Keywords

1 Introduction

Vision applications such as 3D object reconstruction [1], image stitching [2] as well as object tracking in video sequences [3, 4] mainly rely on the correct correspondences matching across images.

The determination that whether a pair of salient points is correctly corresponding to each other is a quite challenging task. This is mainly due to the existing scale, rotation, and viewpoint transformations between the compared images. The past decades witnessed the effectiveness of salient point methods to this issue. The salient point methods firstly locate extrema (the candidate salient points) in the image scale space, and then generate a local descriptor to characterize each salient point. Finally, the nearest neighbor point obtained by the similarity measure is determined as the correspondence. A representative salient point method is SIFT [5], which detects the salient points in Difference-of-Gaussians scale space, and uses the orientation histogram of gradient to represent these obtained salient points. Most of other efforts (such as SURF [6], KAZE [7] were presented to improve the efficiency or accuracy of salient points localization. The SURF method makes use of a box-filter to approximate to the commonly used Laplace of Gaussian (LoG), and further employs the integral image to speed up the box-filter based scale space construction. The recent KAZE employs a nonlinear scale space and combines with the Additive Operator Splitting (AOS) and special conductance diffusion to reduce noise. The nonlinear scale space could retain the object boundary structure and generate more accurate positions for salient points. Furthermore, the local binary representations were proposed with the advantages of fast computation and low memory requirements (BRIEF [8], ORB [9], BRISK [10], and FREAK [11]). The generation of local binary descriptors is mainly based on the pair-wise intensities comparison in a pre-defined structure. However, the local binary descriptors focus primarily on improving the speed and storage rather than the precision.

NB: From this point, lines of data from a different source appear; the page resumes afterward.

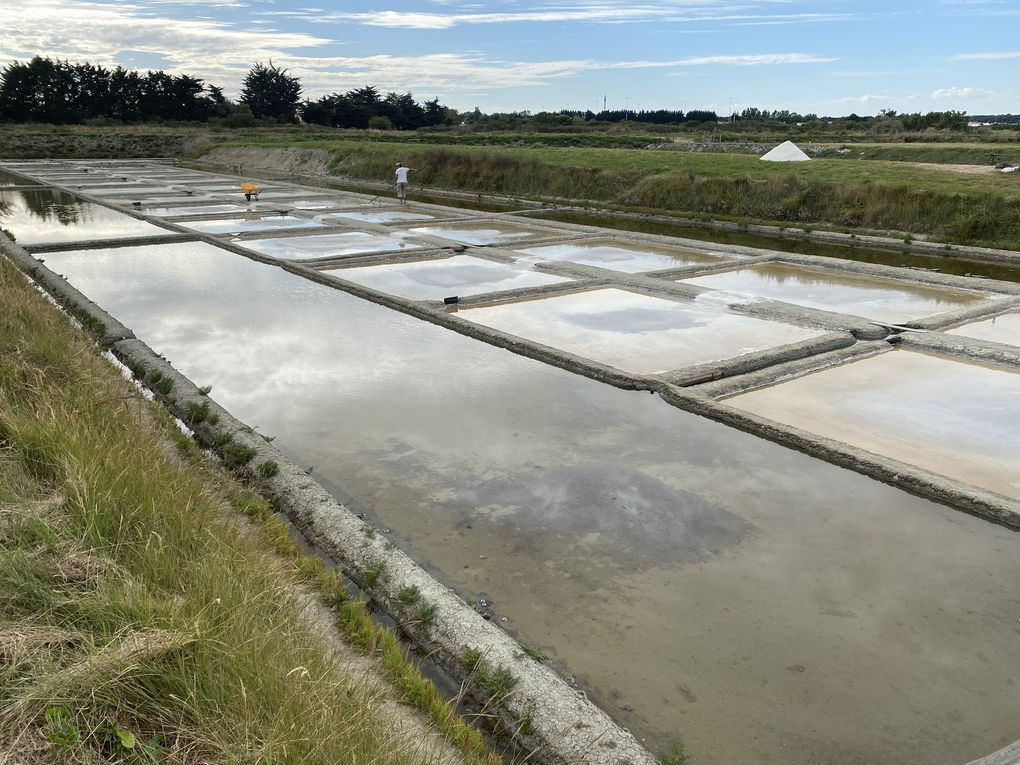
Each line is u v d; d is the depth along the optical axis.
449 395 5.70
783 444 4.86
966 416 5.27
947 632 3.14
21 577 2.45
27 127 39.59
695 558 3.66
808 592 3.39
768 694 2.80
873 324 7.23
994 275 10.62
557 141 34.22
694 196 16.95
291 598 2.85
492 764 2.38
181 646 2.26
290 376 6.08
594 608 3.29
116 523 2.96
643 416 5.32
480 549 3.73
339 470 4.52
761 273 10.29
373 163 24.61
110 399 4.36
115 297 8.46
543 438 4.96
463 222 14.73
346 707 2.24
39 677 2.05
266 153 30.17
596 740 2.48
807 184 15.50
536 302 8.45
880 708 2.74
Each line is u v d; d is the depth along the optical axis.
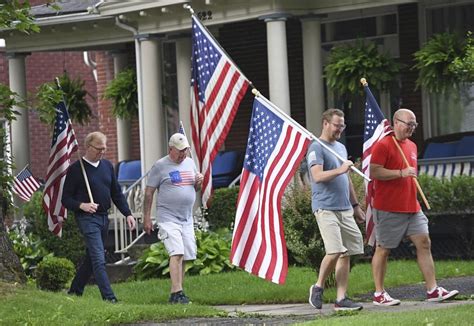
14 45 63.53
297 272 42.50
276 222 31.84
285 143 32.12
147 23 56.56
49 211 39.62
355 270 41.84
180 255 36.06
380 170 32.53
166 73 65.06
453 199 45.69
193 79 36.56
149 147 56.66
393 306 32.81
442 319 26.52
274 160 32.19
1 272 34.28
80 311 30.95
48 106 37.81
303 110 59.16
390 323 26.50
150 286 42.34
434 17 54.88
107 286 36.22
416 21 55.34
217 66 35.88
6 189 41.84
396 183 32.72
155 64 56.72
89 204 36.22
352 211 32.66
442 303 32.88
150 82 56.66
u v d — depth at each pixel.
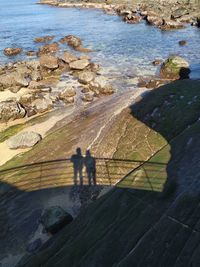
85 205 15.20
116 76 33.16
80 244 12.02
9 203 16.25
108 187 15.70
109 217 12.58
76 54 41.59
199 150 13.59
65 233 13.68
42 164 18.20
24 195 16.48
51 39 50.53
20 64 37.94
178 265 9.51
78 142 19.02
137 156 16.64
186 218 10.62
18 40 51.41
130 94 23.36
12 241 14.50
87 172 16.81
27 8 90.19
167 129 17.38
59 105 27.83
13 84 31.56
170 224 10.72
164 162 14.09
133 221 11.63
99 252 11.08
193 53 39.66
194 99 18.66
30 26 61.91
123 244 10.95
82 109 24.72
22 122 25.67
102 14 72.25
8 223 15.28
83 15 72.25
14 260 13.66
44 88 31.25
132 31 53.38
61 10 82.44
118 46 44.62
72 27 59.12
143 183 13.30
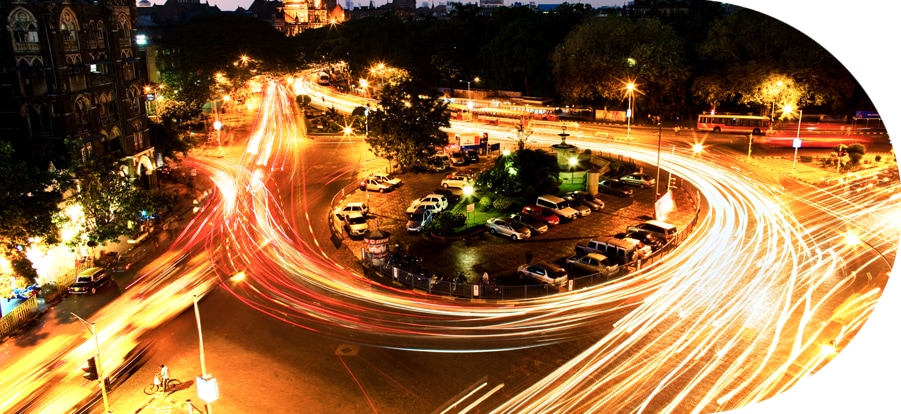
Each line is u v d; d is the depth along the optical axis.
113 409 28.86
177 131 79.62
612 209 58.22
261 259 47.19
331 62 159.25
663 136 91.00
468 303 39.31
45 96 50.72
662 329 34.44
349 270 45.09
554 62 110.62
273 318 37.28
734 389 28.39
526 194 60.44
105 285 42.72
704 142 86.69
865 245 46.47
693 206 58.16
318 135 99.56
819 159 75.56
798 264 43.06
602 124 102.31
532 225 52.09
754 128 89.56
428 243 50.03
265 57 121.19
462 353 32.84
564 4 132.88
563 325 35.56
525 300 39.44
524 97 125.12
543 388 29.25
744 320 35.03
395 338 34.66
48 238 39.22
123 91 59.31
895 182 64.56
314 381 30.58
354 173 74.25
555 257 46.47
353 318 37.25
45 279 43.09
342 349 33.50
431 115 73.31
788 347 31.91
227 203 62.53
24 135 51.84
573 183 67.44
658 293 39.25
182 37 112.75
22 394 30.17
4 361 33.28
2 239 35.62
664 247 47.00
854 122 90.88
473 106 123.06
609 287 40.81
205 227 55.12
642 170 71.38
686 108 106.62
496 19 143.88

The goal of this paper is to improve the accuracy of correspondences matching from salient point methods. We propose a novel multiple feature fusion (MFF) framework in this paper and it shows the robustness to the challenging transformations (such as the rotation and perspective changes). Our framework is motivated by the theory of global precedence that humans perceive the global structure before the fine level local details. As illustrated in Fig. 1, the proposed framework combines the low-level local feature of salient point together with the high-level feature in its surrounding patch in the pre-defined global structure to establish the correct correspondences matching.

Fig. 1.
figure 1

Two salient points share the same nearest neighbor point between the compared images. However, the green line is a false match, and the yellow line is defined as a correct match. This is because the similarity of yellow patch is better than green patch when compared to the blue patch. (Color figure online)

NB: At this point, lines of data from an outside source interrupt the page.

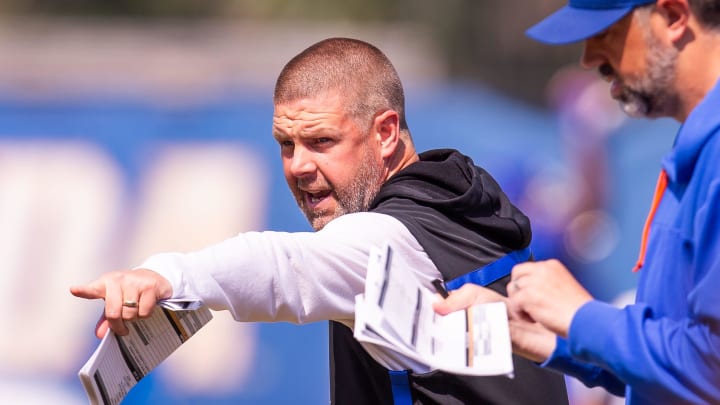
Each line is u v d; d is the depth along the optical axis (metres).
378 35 49.94
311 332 27.02
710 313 7.59
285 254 9.30
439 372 10.12
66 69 37.66
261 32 49.16
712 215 7.80
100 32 47.38
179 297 8.66
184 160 29.17
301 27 56.22
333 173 10.87
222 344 26.67
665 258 8.36
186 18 66.12
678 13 8.34
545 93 55.53
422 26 60.84
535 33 8.88
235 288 8.98
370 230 9.84
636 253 29.66
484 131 31.97
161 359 9.05
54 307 27.39
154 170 28.98
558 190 29.84
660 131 31.33
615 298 29.27
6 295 27.38
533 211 29.25
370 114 10.97
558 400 10.97
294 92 10.85
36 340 27.11
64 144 29.19
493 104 36.19
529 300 8.39
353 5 62.06
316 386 26.72
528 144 31.48
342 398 10.66
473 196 10.57
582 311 8.16
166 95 32.38
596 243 29.36
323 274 9.46
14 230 28.03
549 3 60.72
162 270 8.70
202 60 40.00
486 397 10.30
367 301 8.21
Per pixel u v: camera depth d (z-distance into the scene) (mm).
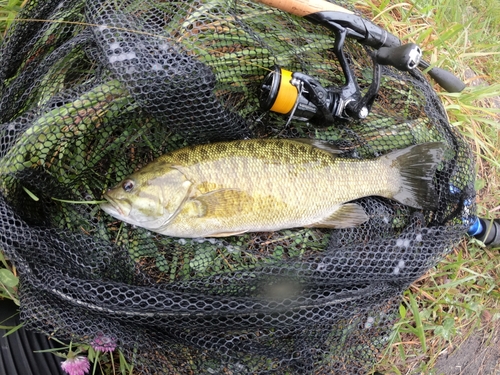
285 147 416
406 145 475
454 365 542
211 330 397
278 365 412
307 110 409
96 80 371
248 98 445
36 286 356
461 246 549
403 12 587
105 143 411
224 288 413
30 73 383
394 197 442
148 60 350
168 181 398
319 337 424
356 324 437
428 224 458
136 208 398
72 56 389
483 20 691
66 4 392
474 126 575
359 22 390
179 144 435
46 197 397
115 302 363
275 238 451
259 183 410
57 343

There are two important roles in the proposed framework: one is how to define the global structure in the image, and the other one is what kinds of features are appropriate to represent these patches in the pre-defined global structure. Specifically, we employ a retina inspired sampling pattern to construct a retina patch-structure in the image. The retina sampling pattern could effectively mimic the topology of the retina in human vision system. Moreover, inspired by the fact that the image representations built upon convolutional neural networks (CNNs) [12] have strong discrimination, we choose to describe these patches via high-level CNN features. The performance evaluation on two popular benchmark datasets demonstrated that the proposed MFF framework could significantly increase the accuracy, stability, and reliability of correspondences matching under various image transformations, especially for the rotation and perspective changes.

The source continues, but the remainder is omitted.